Copy out the passage of the New York nursing home transition article from "Officials in New" to "wrote about the RFP on Monday.".

Reading text:
※ ※ ※

New York Offers $27M for Program That Shifts Skilled Nursing Residents to the Home

Officials in New York State have offered a $27 million grant to a non-profit that can help transition nursing home residents into home- and community-based settings.

The state’s Department of Health invited qualifying non-profits to submit their ideas for administering a Transition Center program, according to the official request for proposals (RFP).

Crain’s New York Business first wrote about the RFP on Monday.

Advertisement

The grant, which is part of the state’s Money Follows the Person (MFP) health care initiative, is expected to come in at $5.4 million per year over five years, for a total of $27 million — with a mixture of federal and state funds.

“The MFP program works to assure that residents of nursing homes throughout the state are provided with objective information to overcome challenges in accessing alternatives to unwanted institutional placement, and to assist in facilitating transition back to a community of choice,” the Department of Health noted in its RFP, released last week.

The state’s network of Transition Centers collaborate with nursing homes to identify long-term care residents who could potentially return to the community, with continued transition assistance for those who opt to leave the institutional setting.

Advertisement

The program itself is not new — but an RFP seeking another contract for ongoing work is, Nancy Leveille, the executive director of the Foundation for Quality Care of the New York State Health Facilities Association (NYSHFA), told Skilled Nursing News.

While the NYSHFA works with the groups that facilitate patient transitions to the community, SNFs in the state already discharge patients who are ready and wish to leave, regardless of the MFP.

“At the New York State Department of Health, there’s a big push to discharge residents to the community,” she said. “However, we’ve been doing that for years, because part of our whole process — based on regulations — is to get residents to the most practical level of care they can achieve. If they no longer need skilled nursing care, as soon as they’re ready, we discharge to the community.”

From 2008 to June 2018, a little over 4,000 individuals transitioned from institutions into the community setting through New York’s MFP program, according to Department of Health.

“That’s a number we look at — for the amount of money that’s being spent, is that worth the money?” Leveille told SNN.

In particular, industry leaders question why the state allocates funds for transition programs while neglecting Medicaid, the key funding source for nursing homes in New York and across the country. Like many other states across the country, the Empire State has a funding gap between reimbursements and the cost of caring for Medicaid residents, which Leveille said sits at $68 a day per Medicaid patient.

The RFP also comes on the heels of a study that raised questions about how well patients sent home from hospitals recover in that setting. The findings, published in JAMA Internal Medicine in March, found higher readmission rates for residents sent to a home health agency from the hospital than those discharged to SNFs.

And at the inaugural Skilled Nursing News Summit in Chicago last week, SNF leaders argued that amid the push to home and community services, SNFs could make a case that they already provide the most cost-effective care for their current patients.

“It goes back to the math, especially with this major push across the country with Medicaid managed care — the Medicaid managed care firms that own that risk, they’re going to look for the lowest-cost provider they can find,” Brian Cloch, the chairman of attunedCare, said at the summit. “And when they try to shift it to home, they’re going to realize that the people who are living at home are in and out of the hospital so much, it’s increasing their costs. So going to a SNF is going to be a far better deal.”

Leveille additionally argued that there’s no benefit for a nursing home to encourage long-term residents to overstay their need, as they draw the lowest reimbursement relative to other patients.

She emphasized that NYSHFA doesn’t have a problem with RFP or the program itself, and the SNFs in the state actively work with the groups that have worked to transition patients.

“But when we look at the overall picture of needs, and how the money is spent … we need some help,” she said. “And the residents — it’s not like we’re holding on to lower-level skilled people, unless there’s no place for them to go or if they choose to stay. If they want to stay there, it is their choice.”

※ ※ ※

(Transcribed page contents)
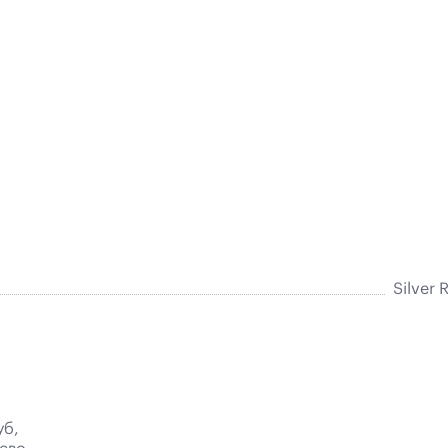
Silver
уб,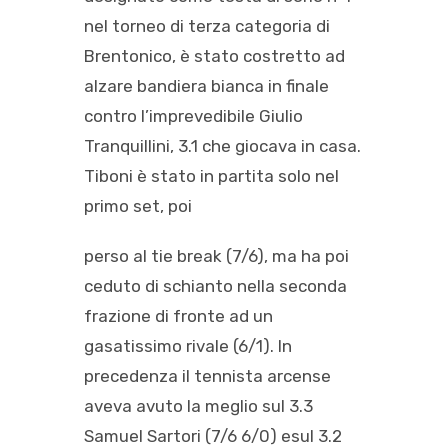
nel torneo di terza categoria di
Brentonico, è stato costretto ad
alzare bandiera bianca in finale
contro l’imprevedibile Giulio
Tranquillini, 3.1 che giocava in casa.
Tiboni è stato in partita solo nel
primo set, poi
perso al tie break (7/6), ma ha poi
ceduto di schianto nella seconda
frazione di fronte ad un
gasatissimo rivale (6/1). In
precedenza il tennista arcense
aveva avuto la meglio sul 3.3
Samuel Sartori (7/6 6/0) esul 3.2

※ ※ ※

Output for this exercise:
Officials in New York State have offered a $27 million grant to a non-profit that can help transition nursing home residents into home- and community-based settings.

The state’s Department of Health invited qualifying non-profits to submit their ideas for administering a Transition Center program, according to the official request for proposals (RFP).

Crain’s New York Business first wrote about the RFP on Monday.